Unlimited Health is pleased to announce that Dr. Wendy Harrison, its CEO, has been appointed as co-president of the Royal Society of Tropical Medicine and Hygiene with Professor Margaret Gyapong.
The official announcement was made at the RSTMH Annual meeting, ‘Tropical.’
The event was held at Conway Hall, London, on the 28th and 29th of September.
The meeting will bring members, fellows, and supporters together from around the globe to share information, learn about the latest ideas and research, and encourage new collaborations.
Professor Gyapong is, Director of the Institute of Health Research and the Coordinator of the Centre for Health Policy and Implementation Research CHPIR at the University of Health and Allied Sciences in Ghana.
“With less that a decade left to achieve sustainable development goals, and plans to implement an entirely new strategy, my co-President Dr Wendy Harrison and myself pledge to work closely with key stakeholders to identify and address current global health challenges as best we can.”
Dr Harrison added, “I’m delighted to be a co-President and to bring together an array of global experts to not only drive RSTMH forward but also to address the larger challenges we face today in the changing global health landscape.”
RSTMH aims to improve tropical medicine through increased awareness.
Access and equity in global health care
Unlimited Health congratulates Professor Gyapong and Dr Harrison on their respective awards.

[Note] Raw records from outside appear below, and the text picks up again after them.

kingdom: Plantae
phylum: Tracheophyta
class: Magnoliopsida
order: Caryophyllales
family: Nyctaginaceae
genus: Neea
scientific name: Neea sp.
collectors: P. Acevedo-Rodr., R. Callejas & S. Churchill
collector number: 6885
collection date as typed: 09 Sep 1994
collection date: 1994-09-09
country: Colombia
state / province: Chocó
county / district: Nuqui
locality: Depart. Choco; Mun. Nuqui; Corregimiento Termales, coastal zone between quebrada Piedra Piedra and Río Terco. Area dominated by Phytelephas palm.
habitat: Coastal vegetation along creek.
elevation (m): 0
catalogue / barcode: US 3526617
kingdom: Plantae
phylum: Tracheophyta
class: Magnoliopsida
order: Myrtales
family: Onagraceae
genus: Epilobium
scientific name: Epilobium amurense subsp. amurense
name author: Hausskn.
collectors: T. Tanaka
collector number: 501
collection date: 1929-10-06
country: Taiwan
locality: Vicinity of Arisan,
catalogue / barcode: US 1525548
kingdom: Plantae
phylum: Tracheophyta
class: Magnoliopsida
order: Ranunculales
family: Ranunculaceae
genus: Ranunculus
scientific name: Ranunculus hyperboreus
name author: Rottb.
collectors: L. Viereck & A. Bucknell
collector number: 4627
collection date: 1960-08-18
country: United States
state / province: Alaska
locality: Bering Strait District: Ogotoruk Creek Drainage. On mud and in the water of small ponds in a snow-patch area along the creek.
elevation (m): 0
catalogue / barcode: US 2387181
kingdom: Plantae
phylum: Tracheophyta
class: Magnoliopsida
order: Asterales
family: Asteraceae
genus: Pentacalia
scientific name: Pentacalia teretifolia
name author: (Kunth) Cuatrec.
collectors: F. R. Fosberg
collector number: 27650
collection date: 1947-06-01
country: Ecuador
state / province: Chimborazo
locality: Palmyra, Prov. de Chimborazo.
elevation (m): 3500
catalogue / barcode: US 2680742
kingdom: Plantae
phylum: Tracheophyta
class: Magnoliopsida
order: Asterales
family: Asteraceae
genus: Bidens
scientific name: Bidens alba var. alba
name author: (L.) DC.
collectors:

RSTMH wishes RSTMH all the best in their future priorities.
Our new strategy focuses on supporting health systems that provide a full range of health services, including prevention of disease transmission, treatment of parasitic diseases and their consequences, and care of those who need them.
The deworming treatment is a fundamental part of our work.
We will continue to work with our partners to provide millions of deworming treatments each year.
We will also help our partners expand their treatment programs. To improve health for all, we need to develop access to parasitic disease treatment for those who are currently excluded – such as younger children, pregnant women, and other adults at risk.
We also aim to make treatment and elimination efforts more effective and sustainable by focusing them on areas with the greatest need.
We support the ownership of countries.
Kalanga is the language of training for community health workers.
Health services that are widely accessible and effective can only be created when countries with endemic populations determine the funding and priorities for health systems, as they are best placed to know their needs and preferences. In line with the Sustainable Development Agenda and the WHO’s goals, we have re-emphasized our support for the ownership of health programs by countries in our new strategy. We will do everything we can to help our colleagues in endemic countries by putting our expertise at their disposal.